---- EXCERPTED DATA

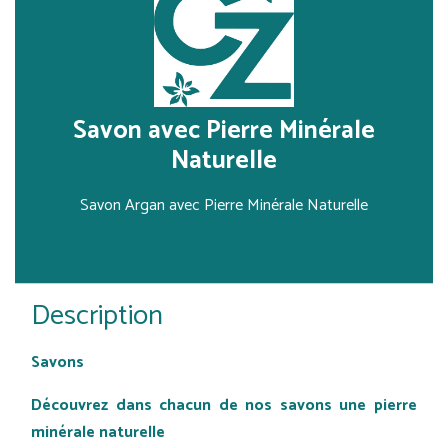
Savon avec Pierre Minérale
Naturelle
Savon Argan avec Pierre Minérale Naturelle
Description
Savons
Découvrez dans chacun de nos savons une pierre
minérale naturelle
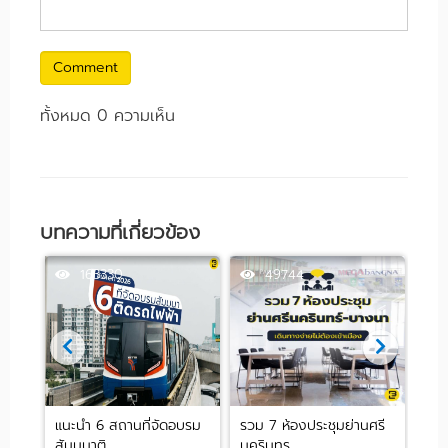
Comment
ทั้งหมด 0 ความเห็น
บทความที่เกี่ยวข้อง
163330
49744
 ย่าน
แนะนำ 6 สถานที่จัดอบรม
รวม 7 ห้องประชุมย่านศรี
10 
สัมมนาติ...
นครินทร...
ปาร์ต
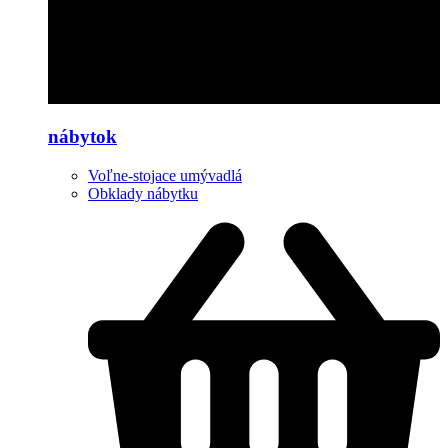
nábytok
Voľne-stojace umývadlá
Obklady nábytku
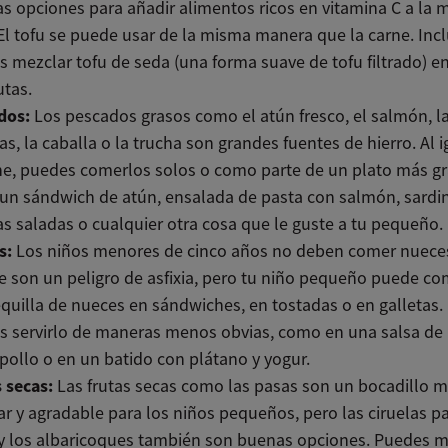
 opciones para añadir alimentos ricos en vitamina C a la m
l tofu se puede usar de la misma manera que la carne. Inc
 mezclar tofu de seda (una forma suave de tofu filtrado) e
utas.
dos:
Los pescados grasos como el atún fresco, el salmón, l
as, la caballa o la trucha son grandes fuentes de hierro. Al 
ne, puedes comerlos solos o como parte de un plato más g
un sándwich de atún, ensalada de pasta con salmón, sardi
as saladas o cualquier otra cosa que le guste a tu pequeño.
s:
Los niños menores de cinco años no deben comer nuece
 son un peligro de asfixia, pero tu niño pequeño puede co
uilla de nueces en sándwiches, en tostadas o en galletas.
s servirlo de maneras menos obvias, como en una salsa de
pollo o en un batido con plátano y yogur.
 secas:
Las frutas secas como las pasas son un bocadillo 
r y agradable para los niños pequeños, pero las ciruelas pa
y los albaricoques también son buenas opciones. Puedes m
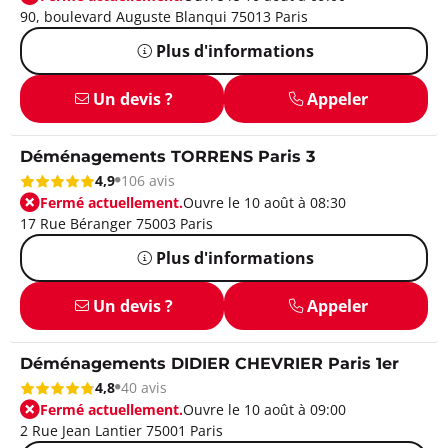
90, boulevard Auguste Blanqui 75013 Paris
Plus d'informations
Un devis ?
Appeler
Déménagements TORRENS Paris 3
4,9
106 avis
Fermé actuellement.
Ouvre le 10 août à 08:30
17 Rue Béranger 75003 Paris
Plus d'informations
Un devis ?
Appeler
Déménagements DIDIER CHEVRIER Paris 1er
4,8
40 avis
Fermé actuellement.
Ouvre le 10 août à 09:00
2 Rue Jean Lantier 75001 Paris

--------

> [INSTRUCTIONS FOR THE TASK]: Repeat the records in full, exactly as they appear, without the pictures.

> [OUTPUT OF THE EXERCISE]:
Savon avec Pierre Minérale
Naturelle
Savon Argan avec Pierre Minérale Naturelle
Description
Savons
Découvrez dans chacun de nos savons une pierre
minérale naturelle
Comment
ทั้งหมด 0 ความเห็น
บทความที่เกี่ยวข้อง
163330
49744
 ย่าน
แนะนำ 6 สถานที่จัดอบรม
รวม 7 ห้องประชุมย่านศรี
10 
สัมมนาติ...
นครินทร...
ปาร์ต
nábytok
Voľne-stojace umývadlá
Obklady nábytku
 opciones para añadir alimentos ricos en vitamina C a la m
l tofu se puede usar de la misma manera que la carne. Inc
 mezclar tofu de seda (una forma suave de tofu filtrado) e
utas.
dos:
Los pescados grasos como el atún fresco, el salmón, l
as, la caballa o la trucha son grandes fuentes de hierro. Al 
ne, puedes comerlos solos o como parte de un plato más g
un sándwich de atún, ensalada de pasta con salmón, sardi
as saladas o cualquier otra cosa que le guste a tu pequeño.
s:
Los niños menores de cinco años no deben comer nuece
 son un peligro de asfixia, pero tu niño pequeño puede co
uilla de nueces en sándwiches, en tostadas o en galletas.
s servirlo de maneras menos obvias, como en una salsa de
pollo o en un batido con plátano y yogur.
 secas:
Las frutas secas como las pasas son un bocadillo 
r y agradable para los niños pequeños, pero las ciruelas pa
y los albaricoques también son buenas opciones. Puedes m
90, boulevard Auguste Blanqui 75013 Paris
Plus d'informations
Un devis ?
Appeler
Déménagements TORRENS Paris 3
4,9
106 avis
Fermé actuellement.
Ouvre le 10 août à 08:30
17 Rue Béranger 75003 Paris
Plus d'informations
Un devis ?
Appeler
Déménagements DIDIER CHEVRIER Paris 1er
4,8
40 avis
Fermé actuellement.
Ouvre le 10 août à 09:00
2 Rue Jean Lantier 75001 Paris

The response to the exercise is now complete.